The historic nature of convening a town hall between President Barack Obama and African-American students is not lost on Editor-in-Chief Kevin Merida and his editorial team at The Undefeated.

The Oct. 11 town hall – A Conversation with The President: Sports, Race and Achievement – at North Carolina A&T State University, was, in fact, the first event of its kind to be televised on national television.

Director of Special Projects for The Undefeated Mark W. Wright and ESPN Films producer Kenan K. Holley chronicle President Obama’s town hall in a documentary short housed on The Undefeated platform. Wright discussed the project, which Holley directed, with Front Row.
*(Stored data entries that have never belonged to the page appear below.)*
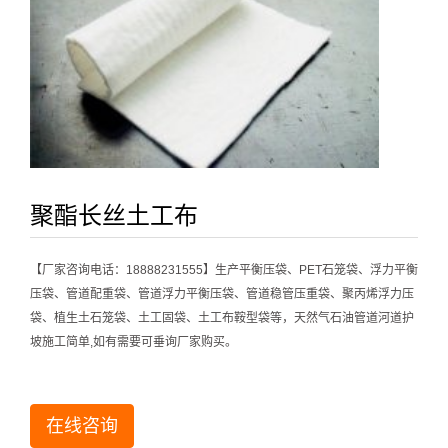
聚酯长丝土工布
【厂家咨询电话：18888231555】生产平衡压袋、PET石笼袋、浮力平衡
压袋、管道配重袋、管道浮力平衡压袋、管道稳管压重袋、聚丙烯浮力压
袋、植生土石笼袋、土工固袋、土工布鞍型袋等，天然气石油管道河道护
坡施工简单,如有需要可垂询厂家购买。
在线咨询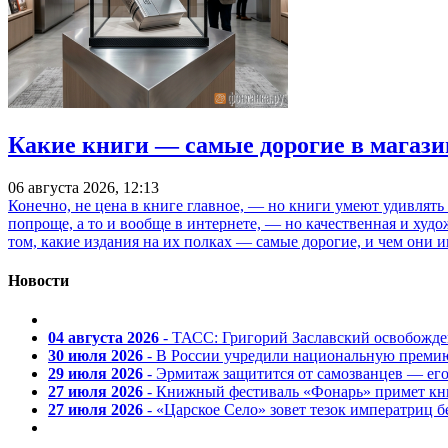
Какие книги — самые дорогие в магази
06 августа 2026, 12:13
Конечно, не цена в книге главное, — но книги умеют удивлять
попроще, а то и вообще в интернете, — но качественная и ху
том, какие издания на их полках — самые дорогие, и чем они и
Новости
04 августа 2026
- ТАСС: Григорий Заславский освобожд
30 июля 2026
- В России учредили национальную премию
29 июля 2026
- Эрмитаж защитится от самозванцев — ег
27 июля 2026
- Книжный фестиваль «Фонарь» примет кни
27 июля 2026
- «Царское Село» зовет тезок императриц 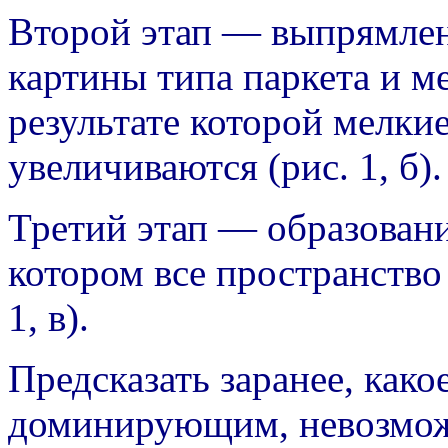
Второй этап — выпрямлен
картины типа паркета и м
результате которой мелки
увеличиваются (рис. 1, б).
Третий этап — образовани
котором все пространство
1, в).
Предсказать заранее, как
доминирующим, невозможн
How was this idea conceived?
In the weeks leading up to the town hall, we had already sketched out a robust editorial plan. In one of our planning sessions with Kevin Merida, we talked about how important it was that the event didn’t just come and go quickly, particular coming off of our Chicago town hall. I suggested a behind-the-scenes, making-of type video story our audience could really grab ahold of. Kevin loved the idea and it was off to the races after that.

How many hours were involved in the shoot and how did you choose what to include?
Kenan Holley is a brilliant storyteller. We felt it was important to shoot our student in front of the Woolworth’s in Greensboro – a catalyst to the Civil Rights movement in the 60s. We shot the interviews the day of the town hall. We captured scenics on campus the day before. It was definitely a bit of a fire drill, but it worked out – and, on the fly we made some decisions to keep the project going.
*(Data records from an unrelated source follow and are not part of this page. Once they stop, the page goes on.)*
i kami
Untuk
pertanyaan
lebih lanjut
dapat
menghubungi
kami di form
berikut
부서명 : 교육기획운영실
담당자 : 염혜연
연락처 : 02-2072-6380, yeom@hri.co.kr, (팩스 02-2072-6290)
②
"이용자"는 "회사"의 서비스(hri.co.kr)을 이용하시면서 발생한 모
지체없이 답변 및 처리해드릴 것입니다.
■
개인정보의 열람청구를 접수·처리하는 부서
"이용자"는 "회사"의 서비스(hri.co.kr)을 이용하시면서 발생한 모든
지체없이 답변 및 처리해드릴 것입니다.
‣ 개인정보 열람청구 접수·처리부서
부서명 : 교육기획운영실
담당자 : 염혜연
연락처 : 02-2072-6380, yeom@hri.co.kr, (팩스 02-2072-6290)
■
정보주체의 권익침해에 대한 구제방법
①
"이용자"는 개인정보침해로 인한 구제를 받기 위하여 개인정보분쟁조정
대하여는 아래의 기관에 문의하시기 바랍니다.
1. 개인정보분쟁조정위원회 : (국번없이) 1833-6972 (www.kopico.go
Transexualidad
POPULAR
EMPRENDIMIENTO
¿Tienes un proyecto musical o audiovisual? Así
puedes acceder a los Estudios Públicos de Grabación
In our pre-interviews with her, she exuded humility and passion at the same time. She has such a dynamic story.
– Mark Wright on the decision to focus on North Carolina A&T student activist Nhawndie Smith’s perspective

Why did you choose to tell most of the story through North Carolina A&T student activist Nhawndie Smith’s eyes?
In hindsight, we look really smart using Nhawndie as our main subject – but in reality, featuring her was a no-brainer. In our pre-interviews with her, she exuded humility and passion at the same time. She has such a dynamic story. When we heard Nhawndie’s story, we agreed she would be an ideal subject.

Describe the collaboration with ESPN Films on this project.
[Executive Vice President, Global Strategy & Original Content] Marie Donoghue, who oversees The Undefeated, is a strong proponent of using video and leaning on ESPN Films expertise to tell impactful stories. The Spike Lee Lil Joint series is housed on our site. When Kevin approached ESPN Films executives John Dahl and Libby Geist about the idea, they supported it from the very beginning. The relationship made working with Kenan Holley – who also directed “Redemption Song” – seamless.
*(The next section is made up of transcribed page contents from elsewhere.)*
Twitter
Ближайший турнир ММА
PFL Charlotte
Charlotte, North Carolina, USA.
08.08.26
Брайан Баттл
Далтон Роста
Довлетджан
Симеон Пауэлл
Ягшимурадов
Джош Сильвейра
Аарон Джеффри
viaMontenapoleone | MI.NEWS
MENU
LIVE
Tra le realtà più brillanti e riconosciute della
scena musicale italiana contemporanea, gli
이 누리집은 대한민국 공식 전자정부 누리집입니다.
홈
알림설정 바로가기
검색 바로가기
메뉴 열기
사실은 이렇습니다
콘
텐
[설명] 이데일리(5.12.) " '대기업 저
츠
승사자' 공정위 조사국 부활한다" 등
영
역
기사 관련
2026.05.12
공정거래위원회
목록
What’s next for The Undefeated in terms of documentary shorts?
We churn out video on the regular, particularly for the HBCU vertical, which is where I mostly live. We have some really talented people at the Undefeated who lead our overall video efforts. [Deputy editor, Digital Innovation for The Undefeated] Latoya Peterson is our champion. Caleb Wilkerson, who leads original video production for us, never sleeps.

But our next big project is a video-and-text series following the Howard University men’s basketball team throughout the 2016-17 season as we attempt to return to the NCAA tournament for the first time in 25 years. Yes, I said “we” because that’s my alma mater.

Our team is led by senior James Daniel, the leading scorer in major college basketball last season, who is on a quest to become the first Howard grad to reach the NBA. You didn’t expect me to leave out my school, did you?